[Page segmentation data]
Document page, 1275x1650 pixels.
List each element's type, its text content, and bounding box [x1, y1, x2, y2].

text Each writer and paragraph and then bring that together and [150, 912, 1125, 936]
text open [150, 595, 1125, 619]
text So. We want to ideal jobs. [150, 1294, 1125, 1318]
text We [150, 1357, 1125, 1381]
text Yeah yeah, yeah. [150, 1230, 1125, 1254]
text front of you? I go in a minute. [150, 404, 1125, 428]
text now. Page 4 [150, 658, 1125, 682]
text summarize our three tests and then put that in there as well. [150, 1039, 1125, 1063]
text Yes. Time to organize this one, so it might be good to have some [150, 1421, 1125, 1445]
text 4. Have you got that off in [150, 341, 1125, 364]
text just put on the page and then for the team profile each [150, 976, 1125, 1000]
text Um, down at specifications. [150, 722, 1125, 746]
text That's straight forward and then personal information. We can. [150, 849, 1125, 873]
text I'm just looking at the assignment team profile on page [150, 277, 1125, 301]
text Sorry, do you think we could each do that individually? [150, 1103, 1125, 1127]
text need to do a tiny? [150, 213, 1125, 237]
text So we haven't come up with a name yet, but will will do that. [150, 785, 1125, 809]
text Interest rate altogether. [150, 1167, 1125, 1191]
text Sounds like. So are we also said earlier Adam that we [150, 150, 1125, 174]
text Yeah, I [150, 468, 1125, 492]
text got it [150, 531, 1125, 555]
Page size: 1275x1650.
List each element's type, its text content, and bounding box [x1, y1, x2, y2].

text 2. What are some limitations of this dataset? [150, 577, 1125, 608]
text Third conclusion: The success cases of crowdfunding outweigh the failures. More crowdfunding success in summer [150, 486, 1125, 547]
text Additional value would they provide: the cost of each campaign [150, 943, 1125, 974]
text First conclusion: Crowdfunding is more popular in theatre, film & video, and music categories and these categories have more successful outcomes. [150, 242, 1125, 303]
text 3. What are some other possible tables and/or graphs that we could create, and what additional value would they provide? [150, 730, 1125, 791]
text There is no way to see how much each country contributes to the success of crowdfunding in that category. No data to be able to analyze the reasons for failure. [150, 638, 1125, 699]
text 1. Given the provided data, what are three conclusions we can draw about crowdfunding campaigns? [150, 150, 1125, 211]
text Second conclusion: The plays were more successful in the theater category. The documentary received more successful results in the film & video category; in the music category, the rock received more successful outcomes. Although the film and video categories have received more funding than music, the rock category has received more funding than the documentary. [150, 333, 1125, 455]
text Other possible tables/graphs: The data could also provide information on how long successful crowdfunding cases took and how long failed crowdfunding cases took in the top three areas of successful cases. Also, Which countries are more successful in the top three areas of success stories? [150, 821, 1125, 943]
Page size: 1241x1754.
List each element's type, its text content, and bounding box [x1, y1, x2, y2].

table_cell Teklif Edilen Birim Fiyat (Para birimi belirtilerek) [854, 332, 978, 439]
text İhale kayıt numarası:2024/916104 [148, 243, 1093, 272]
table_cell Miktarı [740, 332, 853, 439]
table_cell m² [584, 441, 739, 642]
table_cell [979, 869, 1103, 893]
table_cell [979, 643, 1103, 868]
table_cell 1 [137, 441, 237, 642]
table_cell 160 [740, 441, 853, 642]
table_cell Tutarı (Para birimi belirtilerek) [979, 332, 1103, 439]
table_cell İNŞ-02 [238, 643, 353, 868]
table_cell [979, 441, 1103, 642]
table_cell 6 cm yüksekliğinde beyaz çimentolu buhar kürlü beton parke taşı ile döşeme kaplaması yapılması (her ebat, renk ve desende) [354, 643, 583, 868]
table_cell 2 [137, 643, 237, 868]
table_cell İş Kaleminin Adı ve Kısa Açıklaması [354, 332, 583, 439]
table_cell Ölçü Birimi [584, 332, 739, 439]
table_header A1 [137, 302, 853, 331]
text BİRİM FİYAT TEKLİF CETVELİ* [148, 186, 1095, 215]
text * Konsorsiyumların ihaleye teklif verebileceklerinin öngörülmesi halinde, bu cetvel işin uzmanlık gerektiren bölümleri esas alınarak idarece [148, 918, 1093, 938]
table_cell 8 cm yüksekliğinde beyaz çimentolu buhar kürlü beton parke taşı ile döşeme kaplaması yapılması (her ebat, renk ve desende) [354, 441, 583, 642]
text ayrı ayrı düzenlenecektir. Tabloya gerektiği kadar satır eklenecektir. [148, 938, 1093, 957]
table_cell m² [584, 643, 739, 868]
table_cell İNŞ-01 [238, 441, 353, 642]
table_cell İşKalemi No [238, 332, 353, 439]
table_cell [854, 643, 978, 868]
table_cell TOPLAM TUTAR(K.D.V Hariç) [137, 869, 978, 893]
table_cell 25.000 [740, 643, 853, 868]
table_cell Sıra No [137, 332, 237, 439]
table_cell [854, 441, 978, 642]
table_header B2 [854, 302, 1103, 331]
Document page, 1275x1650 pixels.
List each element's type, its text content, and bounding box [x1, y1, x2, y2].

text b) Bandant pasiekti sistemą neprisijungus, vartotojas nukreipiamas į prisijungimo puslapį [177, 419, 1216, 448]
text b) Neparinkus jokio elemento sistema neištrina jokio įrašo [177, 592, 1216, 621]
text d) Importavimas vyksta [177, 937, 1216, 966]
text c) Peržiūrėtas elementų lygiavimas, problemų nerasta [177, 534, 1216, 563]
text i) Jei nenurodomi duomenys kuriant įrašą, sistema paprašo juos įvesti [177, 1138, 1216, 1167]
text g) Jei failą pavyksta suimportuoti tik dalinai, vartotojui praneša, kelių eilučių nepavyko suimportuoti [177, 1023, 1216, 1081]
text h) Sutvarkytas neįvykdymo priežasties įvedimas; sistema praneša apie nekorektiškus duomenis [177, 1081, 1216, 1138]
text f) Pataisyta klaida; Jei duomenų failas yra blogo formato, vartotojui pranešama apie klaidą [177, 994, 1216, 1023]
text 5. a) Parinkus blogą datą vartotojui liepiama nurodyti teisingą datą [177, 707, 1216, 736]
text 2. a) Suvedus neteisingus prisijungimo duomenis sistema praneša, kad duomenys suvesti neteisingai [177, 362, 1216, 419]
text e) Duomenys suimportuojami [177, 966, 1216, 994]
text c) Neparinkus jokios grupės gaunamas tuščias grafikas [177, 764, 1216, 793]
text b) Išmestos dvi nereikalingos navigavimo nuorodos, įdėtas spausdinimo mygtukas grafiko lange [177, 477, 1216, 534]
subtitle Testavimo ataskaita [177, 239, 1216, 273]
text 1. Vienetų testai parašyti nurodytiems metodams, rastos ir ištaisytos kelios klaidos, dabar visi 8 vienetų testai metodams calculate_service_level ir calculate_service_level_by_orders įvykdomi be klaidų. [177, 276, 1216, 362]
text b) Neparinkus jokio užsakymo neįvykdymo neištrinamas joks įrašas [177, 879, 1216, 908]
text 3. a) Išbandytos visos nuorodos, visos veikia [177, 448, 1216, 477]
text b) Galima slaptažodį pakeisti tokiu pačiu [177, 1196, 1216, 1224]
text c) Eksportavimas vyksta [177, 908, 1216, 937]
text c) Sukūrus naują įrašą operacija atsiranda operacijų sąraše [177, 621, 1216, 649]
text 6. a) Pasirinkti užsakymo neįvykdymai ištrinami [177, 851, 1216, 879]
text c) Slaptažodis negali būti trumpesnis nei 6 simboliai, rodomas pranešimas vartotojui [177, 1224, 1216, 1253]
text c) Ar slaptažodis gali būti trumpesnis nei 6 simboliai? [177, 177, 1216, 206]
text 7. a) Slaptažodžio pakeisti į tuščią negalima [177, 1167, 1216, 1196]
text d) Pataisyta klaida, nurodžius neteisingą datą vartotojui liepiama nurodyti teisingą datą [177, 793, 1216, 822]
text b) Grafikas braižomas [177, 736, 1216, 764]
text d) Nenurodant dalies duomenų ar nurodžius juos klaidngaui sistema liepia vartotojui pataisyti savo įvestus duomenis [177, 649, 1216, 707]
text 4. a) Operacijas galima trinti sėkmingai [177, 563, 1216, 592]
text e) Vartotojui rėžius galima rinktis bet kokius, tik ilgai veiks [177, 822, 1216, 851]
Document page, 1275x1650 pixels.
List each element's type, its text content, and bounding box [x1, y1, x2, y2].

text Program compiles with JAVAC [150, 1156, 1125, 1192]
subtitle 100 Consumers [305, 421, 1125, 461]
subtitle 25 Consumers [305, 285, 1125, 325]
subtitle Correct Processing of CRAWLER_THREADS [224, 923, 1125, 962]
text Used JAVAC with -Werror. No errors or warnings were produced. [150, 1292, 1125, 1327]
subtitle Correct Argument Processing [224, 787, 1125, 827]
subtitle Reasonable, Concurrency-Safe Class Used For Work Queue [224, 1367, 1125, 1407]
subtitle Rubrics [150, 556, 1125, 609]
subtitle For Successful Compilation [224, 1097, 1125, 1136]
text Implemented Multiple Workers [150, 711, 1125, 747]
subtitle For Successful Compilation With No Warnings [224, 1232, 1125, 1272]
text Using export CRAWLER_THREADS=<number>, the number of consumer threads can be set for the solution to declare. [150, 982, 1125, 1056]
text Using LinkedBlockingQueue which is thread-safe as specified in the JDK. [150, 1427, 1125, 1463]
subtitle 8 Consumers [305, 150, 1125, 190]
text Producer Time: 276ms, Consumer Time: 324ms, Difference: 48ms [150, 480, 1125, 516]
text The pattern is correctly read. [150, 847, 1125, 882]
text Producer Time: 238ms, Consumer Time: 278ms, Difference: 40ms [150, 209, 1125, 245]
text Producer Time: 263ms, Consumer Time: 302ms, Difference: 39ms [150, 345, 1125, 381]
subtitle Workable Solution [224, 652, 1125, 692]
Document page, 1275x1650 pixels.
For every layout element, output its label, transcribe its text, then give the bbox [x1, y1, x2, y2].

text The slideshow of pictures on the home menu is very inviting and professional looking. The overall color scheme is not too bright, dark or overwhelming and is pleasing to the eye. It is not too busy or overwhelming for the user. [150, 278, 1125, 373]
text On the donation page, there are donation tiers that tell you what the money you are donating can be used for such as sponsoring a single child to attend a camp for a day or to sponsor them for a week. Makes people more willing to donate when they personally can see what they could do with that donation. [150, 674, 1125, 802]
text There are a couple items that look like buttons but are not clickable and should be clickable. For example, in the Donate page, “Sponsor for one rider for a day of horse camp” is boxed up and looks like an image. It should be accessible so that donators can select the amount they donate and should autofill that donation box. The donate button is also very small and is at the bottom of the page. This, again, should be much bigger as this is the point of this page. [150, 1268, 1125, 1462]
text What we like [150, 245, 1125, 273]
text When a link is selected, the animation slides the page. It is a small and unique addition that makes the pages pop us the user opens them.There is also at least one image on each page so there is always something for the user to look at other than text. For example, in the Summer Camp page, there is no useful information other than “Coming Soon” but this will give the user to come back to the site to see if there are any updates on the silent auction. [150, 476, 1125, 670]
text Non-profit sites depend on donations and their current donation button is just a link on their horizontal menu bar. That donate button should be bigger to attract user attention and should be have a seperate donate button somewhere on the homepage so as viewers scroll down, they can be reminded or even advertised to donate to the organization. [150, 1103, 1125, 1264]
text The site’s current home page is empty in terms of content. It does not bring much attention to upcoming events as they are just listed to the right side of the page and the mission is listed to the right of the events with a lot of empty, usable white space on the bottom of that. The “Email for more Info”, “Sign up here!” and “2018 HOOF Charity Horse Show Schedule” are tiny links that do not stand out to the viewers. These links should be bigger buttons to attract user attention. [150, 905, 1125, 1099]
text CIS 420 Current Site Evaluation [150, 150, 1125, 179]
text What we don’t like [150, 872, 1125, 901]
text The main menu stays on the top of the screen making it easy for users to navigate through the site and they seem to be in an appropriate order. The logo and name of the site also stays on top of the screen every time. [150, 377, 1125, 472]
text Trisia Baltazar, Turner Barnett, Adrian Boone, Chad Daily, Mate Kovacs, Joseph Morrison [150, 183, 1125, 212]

■ Problem statement: Where a line in the records above contains the string "donation", return that line.

■ Result:
text On the donation page, there are donation tiers that tell you what the money you are donating can be used for such as sponsoring a single child to attend a camp for a day or to sponsor them for a week. Makes people more willing to donate when they personally can see what they could do with that donation. [150, 674, 1125, 802]
text There are a couple items that look like buttons but are not clickable and should be clickable. For example, in the Donate page, “Sponsor for one rider for a day of horse camp” is boxed up and looks like an image. It should be accessible so that donators can select the amount they donate and should autofill that donation box. The donate button is also very small and is at the bottom of the page. This, again, should be much bigger as this is the point of this page. [150, 1268, 1125, 1462]
text Non-profit sites depend on donations and their current donation button is just a link on their horizontal menu bar. That donate button should be bigger to attract user attention and should be have a seperate donate button somewhere on the homepage so as viewers scroll down, they can be reminded or even advertised to donate to the organization. [150, 1103, 1125, 1264]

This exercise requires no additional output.